Öffentlicher Dienst in Berlin: Warum Beamte kein Hitzefrei bekommen sollten

Dass Mitarbeiter der Verwaltungen bei Hitze deutlich früher gehen können, ist kaum vermittelbar. Stattdessen sollten die Bedingungen verbessert werden. Ein Kommentar.

Ein Kommentar von Lars von Törne

Hitzefrei? In deutschen Schulen ist das ein aussterbendes Phänomen, weil es mit dem Konzept der „verlässlichen Ganztagsschule“ nicht zusammenpasst. Das Schwitzen an heißen Tagen lohnt sich für die Schüler aber zumindest langfristig, nämlich dann, wenn es ihnen den Weg zu einem Posten im öffentlichen Dienst ebnet. Denn dort, aktuell in den Berliner Hauptverwaltungen von Wirtschaft, Gesundheit, Arbeit/Soziales, Kultur und Stadtentwicklung, gab oder gibt es hitzefrei ab 14 Uhr, und das ohne Nachholpflicht; andere Landesbehörden erlauben es im Rahmen der Gleitzeitregeln oder als Überstundenausgleich (lesen Sie hier die Einzelheiten).

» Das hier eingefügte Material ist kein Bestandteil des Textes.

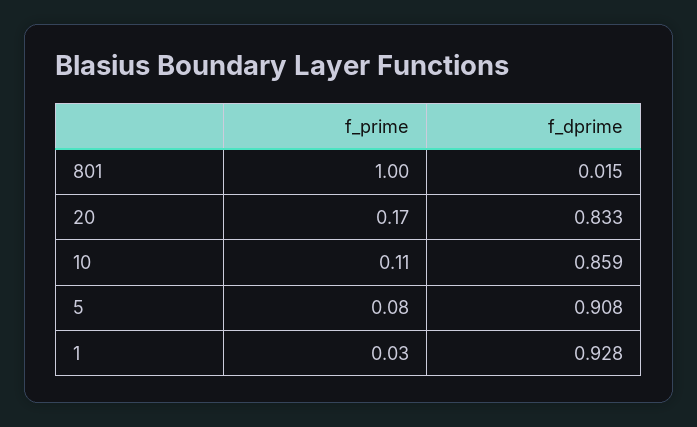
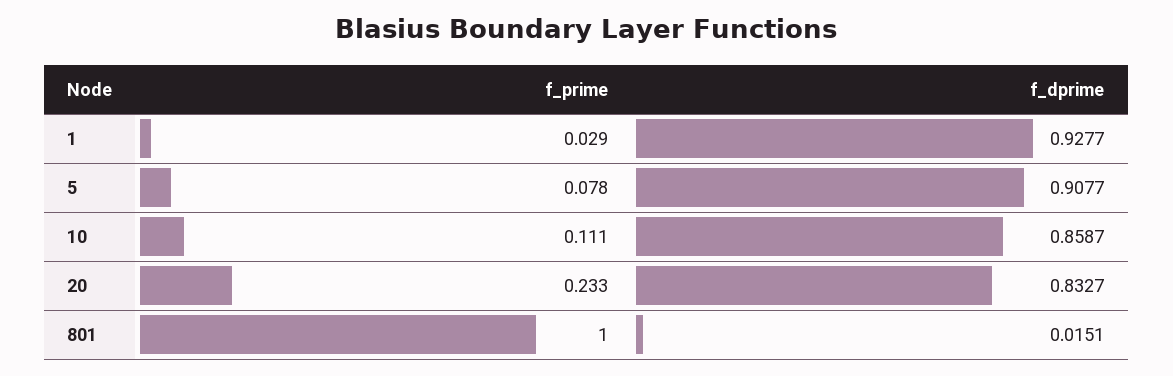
  {
    "f_prime": {
      "801": 1,
-     "20": 0.17,
+     "20": 0.233,
      "10": 0.111,
      "5": 0.078,
      "1": 0.029
    },
    "f_dprime": {
      "801": 0.0151,
      "20": 0.8327,
      "10": 0.8587,
      "5": 0.9077,
      "1": 0.9277
    }
  }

Zur Begründung wird die Fürsorgepflicht des Arbeitgebers angeführt, die Büros sind heiß, Klimaanlagen eine Rarität. Niemand wird es den derart beglückten Beamten verargen, dass sie nach Hause eilen und bei Kaltgetränken und leichten Speisen ihrem generösen Dienstherren huldigen. Aber was für ein Zeichen sendet dieser Dienstherr damit aus? Dass die Arbeit in den Verwaltungen zwar irgendwie da ist, aber zur Disposition steht, wenn die Umstände unbequem zu werden drohen?

Ja, hitzefrei gibt es auch in privaten Firmen. Aber dort geht es auf Kosten des Chefs und seiner Finanziers, die autonom entscheiden können, ob ein Päuschen drin ist oder nicht. Der Steuerzahler kann das nicht, und er hat ein Recht darauf, dass der Staat mit seinem Geld akkurat wirtschaftet. Das würde bedeuten, dass die liegen gebliebene Arbeit zumindest zeitnah nachgeholt wird, wovon aber in den betreffenden Verwaltungen offenbar keine Rede ist. Es wäre ohnehin nur schwer zu überprüfen.

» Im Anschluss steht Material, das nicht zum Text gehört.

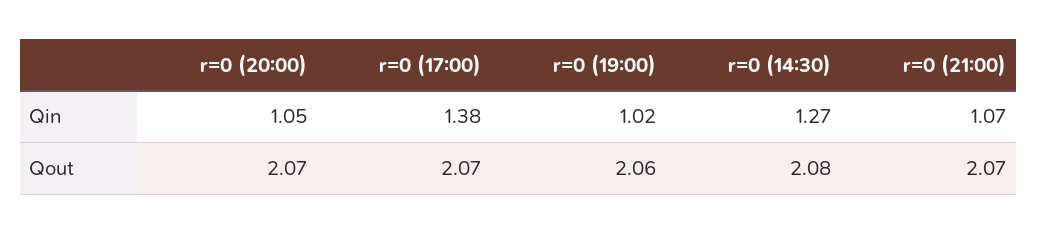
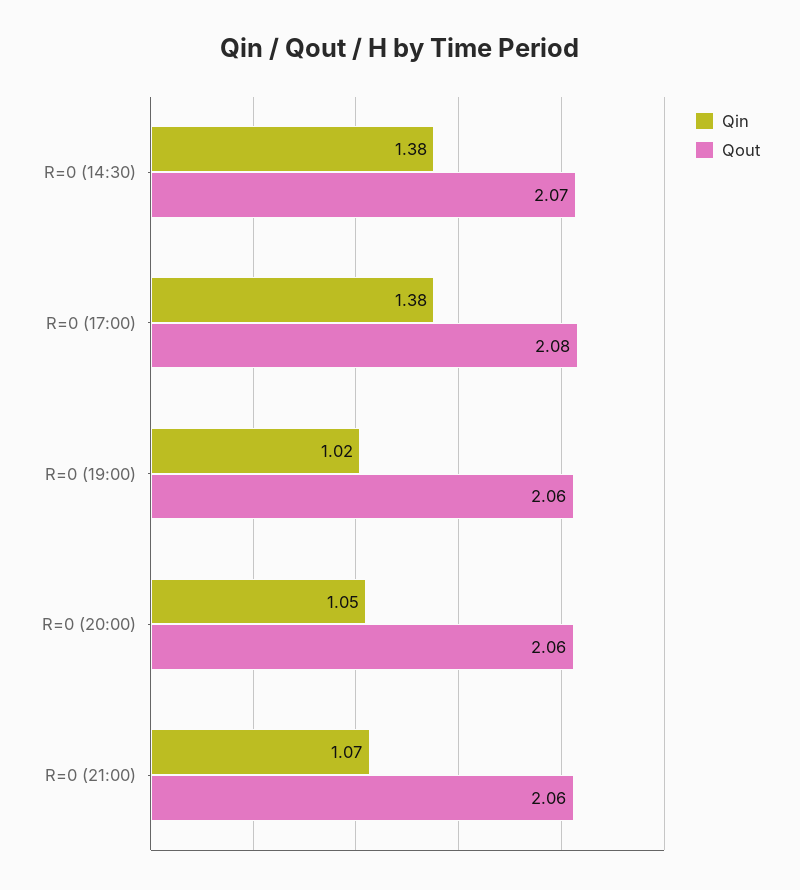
  {
    "Qin": {
      "r=0 (20:00)": 1.05,
      "r=0 (17:00)": 1.38,
      "r=0 (19:00)": 1.02,
-     "r=0 (14:30)": 1.27,
+     "r=0 (14:30)": 1.38,
      "r=0 (21:00)": 1.07
    },
    "Qout": {
-     "r=0 (20:00)": 2.07,
+     "r=0 (20:00)": 2.06,
-     "r=0 (17:00)": 2.07,
+     "r=0 (17:00)": 2.08,
      "r=0 (19:00)": 2.06,
-     "r=0 (14:30)": 2.08,
+     "r=0 (14:30)": 2.07,
-     "r=0 (21:00)": 2.07
+     "r=0 (21:00)": 2.06
    }
  }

Bei Hitzefrei gibt es kein gleiches Recht für alle

Darüberhinaus scheint es, als schaffe diese Hitzefrei-Regelung zweierlei Recht: Eins für die gehobenen, ohnehin weitgehend frei arbeitenden Beamten in den Stabsstellen und Leitungsgremien, und ein zweites für all jene, die draußen, für alle Bürger nachprüfbar, konkrete Arbeit machen. Von einem Hitzefrei für die Meldeämter und Kfz-Zulassungsstellen oder Finanzämter beispielsweise war nichts zu hören, und es wäre auch ein Skandal, würde dort dem Bürger gesagt werden, er könne ja mal wieder kommen, wenn es kühler ist. Auch Polizisten und Feuerwehrleute werden sich kaum mit Hinweis auf die Hitze vom Dienst abmelden können.

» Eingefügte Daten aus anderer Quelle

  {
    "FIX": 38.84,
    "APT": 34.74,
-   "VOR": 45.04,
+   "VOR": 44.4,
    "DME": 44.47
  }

Falls es nun so kommt, wie viele fürchten, und unsere Sommer künftig allesamt so hitzig ausfallen wie der aktuelle, dann ergibt diese Flickschusterei ohnehin keinen Sinn mehr. Dann muss der Dienstherr nämlich einmal grundsätzlich darüber nachdenken, wie die Temperaturen am Arbeitsplatz auch bei 38 Grad Außentemperatur noch verträglich gestaltet werden können. Dafür gibt es brauchbare Konzepte von Außenjalousien über effektive Lüftungsanlagen bis hin zur kompletten Klimatisierung, die sich in Milliarden Büros der ganzen Welt durchaus nicht als Teufelszeug erweist.

Oder, noch einfacher: Die Berliner Verwaltung arbeitet ihre allfälligen Staus einfach mal konsequent und restlos ab. Dann gönnen sicher alle den Beamten gern jedes kühle Bier schon am frühen Nachmittag.

Anmerkung der Redaktion: In einer ersten Version dieses Textes hieß es fälschlicherweise, dass Mitarbeiter der Senatsverwaltung für Justiz die Stunden, die sie früher gegangen sind, nicht nachholen müssen. Wir bitten dies zu entschuldigen.